--- Available data Enclosed Below ---

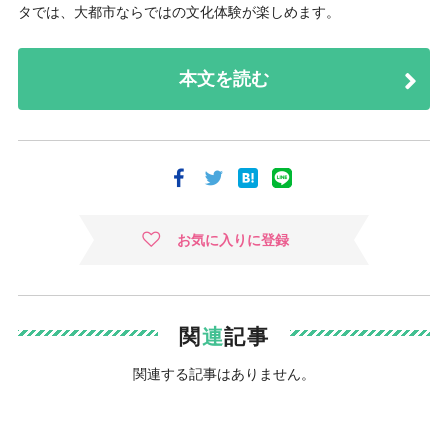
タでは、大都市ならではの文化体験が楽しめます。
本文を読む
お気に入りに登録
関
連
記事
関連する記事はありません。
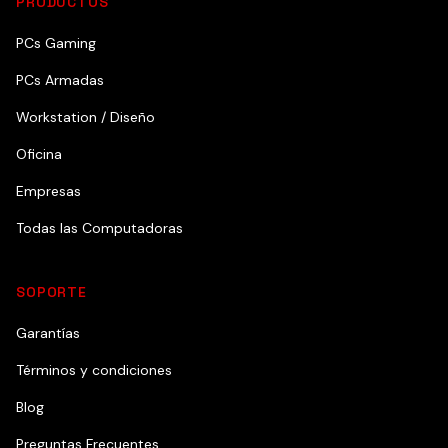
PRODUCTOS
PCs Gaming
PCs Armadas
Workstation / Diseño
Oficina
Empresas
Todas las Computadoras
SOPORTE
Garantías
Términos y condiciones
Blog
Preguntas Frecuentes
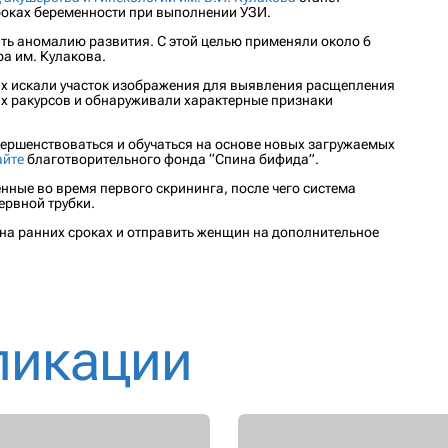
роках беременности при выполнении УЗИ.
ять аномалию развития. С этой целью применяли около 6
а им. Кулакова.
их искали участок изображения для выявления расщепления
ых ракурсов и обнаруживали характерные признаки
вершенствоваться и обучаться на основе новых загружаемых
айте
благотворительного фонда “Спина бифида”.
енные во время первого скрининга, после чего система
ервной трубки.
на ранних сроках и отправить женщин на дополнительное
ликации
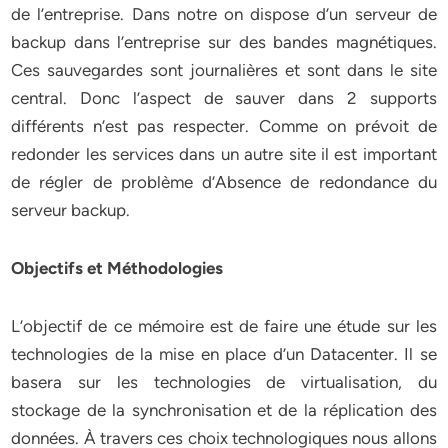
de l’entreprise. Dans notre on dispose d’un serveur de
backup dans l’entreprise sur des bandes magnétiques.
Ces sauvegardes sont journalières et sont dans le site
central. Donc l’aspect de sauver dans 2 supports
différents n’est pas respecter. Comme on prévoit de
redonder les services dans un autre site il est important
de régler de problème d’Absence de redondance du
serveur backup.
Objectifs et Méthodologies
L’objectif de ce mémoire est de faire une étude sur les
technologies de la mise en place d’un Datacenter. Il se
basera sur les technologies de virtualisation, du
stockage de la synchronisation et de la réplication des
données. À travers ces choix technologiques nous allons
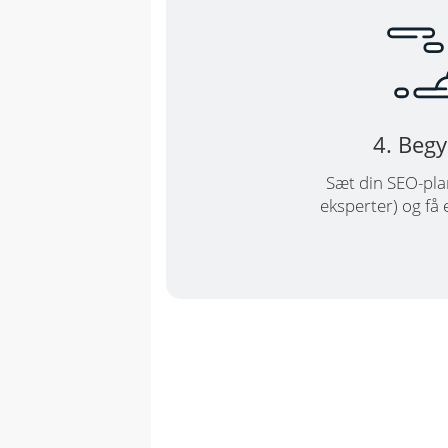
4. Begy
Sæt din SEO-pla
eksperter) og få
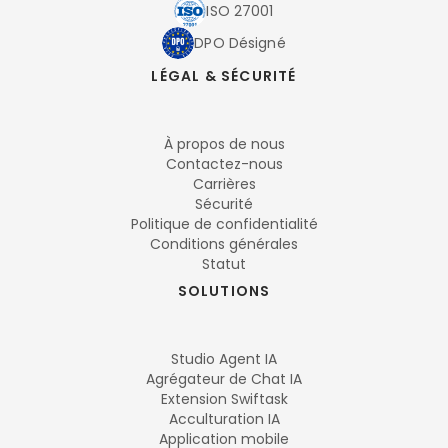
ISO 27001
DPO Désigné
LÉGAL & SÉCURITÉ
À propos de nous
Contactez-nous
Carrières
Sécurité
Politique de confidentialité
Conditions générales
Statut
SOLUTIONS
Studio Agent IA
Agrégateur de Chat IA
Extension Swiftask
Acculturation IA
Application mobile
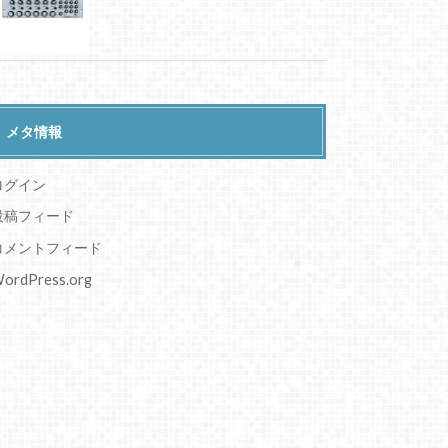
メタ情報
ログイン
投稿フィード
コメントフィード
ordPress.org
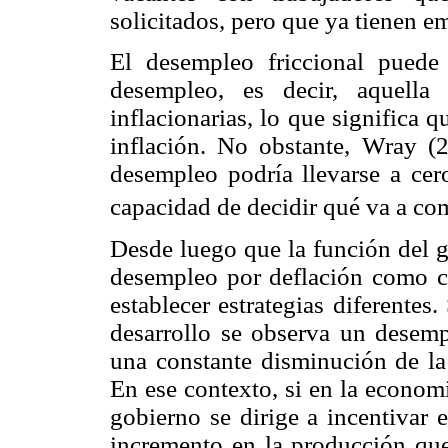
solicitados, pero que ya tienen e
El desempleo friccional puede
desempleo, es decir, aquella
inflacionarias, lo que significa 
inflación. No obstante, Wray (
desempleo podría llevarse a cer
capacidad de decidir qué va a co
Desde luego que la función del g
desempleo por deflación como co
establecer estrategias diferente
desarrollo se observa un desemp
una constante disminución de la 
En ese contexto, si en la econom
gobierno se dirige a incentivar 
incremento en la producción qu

--- End of Enclosed Available data ---

§ Your assignment
Print all data above verbatim, except pictures.

§ Response to the task
タでは、大都市ならではの文化体験が楽しめます。
本文を読む
お気に入りに登録
関
連
記事
関連する記事はありません。
PRODUCTOS
PCs Gaming
PCs Armadas
Workstation / Diseño
Oficina
Empresas
Todas las Computadoras
SOPORTE
Garantías
Términos y condiciones
Blog
Preguntas Frecuentes
роках беременности при выполнении УЗИ.
ять аномалию развития. С этой целью применяли около 6
а им. Кулакова.
их искали участок изображения для выявления расщепления
ых ракурсов и обнаруживали характерные признаки
вершенствоваться и обучаться на основе новых загружаемых
айте
благотворительного фонда “Спина бифида”.
енные во время первого скрининга, после чего система
ервной трубки.
на ранних сроках и отправить женщин на дополнительное
ликации
de l’entreprise. Dans notre on dispose d’un serveur de
backup dans l’entreprise sur des bandes magnétiques.
Ces sauvegardes sont journalières et sont dans le site
central. Donc l’aspect de sauver dans 2 supports
différents n’est pas respecter. Comme on prévoit de
redonder les services dans un autre site il est important
de régler de problème d’Absence de redondance du
serveur backup.
Objectifs et Méthodologies
L’objectif de ce mémoire est de faire une étude sur les
technologies de la mise en place d’un Datacenter. Il se
basera sur les technologies de virtualisation, du
stockage de la synchronisation et de la réplication des
données. À travers ces choix technologiques nous allons
4. Begy
Sæt din SEO-pla
eksperter) og få
ISO 27001
DPO Désigné
LÉGAL & SÉCURITÉ
À propos de nous
Contactez-nous
Carrières
Sécurité
Politique de confidentialité
Conditions générales
Statut
SOLUTIONS
Studio Agent IA
Agrégateur de Chat IA
Extension Swiftask
Acculturation IA
Application mobile
メタ情報
ログイン
投稿フィード
コメントフィード
ordPress.org
solicitados, pero que ya tienen e
El desempleo friccional puede
desempleo, es decir, aquella
inflacionarias, lo que significa 
inflación. No obstante, Wray (
desempleo podría llevarse a cer
capacidad de decidir qué va a co
Desde luego que la función del g
desempleo por deflación como co
establecer estrategias diferente
desarrollo se observa un desemp
una constante disminución de la 
En ese contexto, si en la econom
gobierno se dirige a incentivar 
incremento en la producción qu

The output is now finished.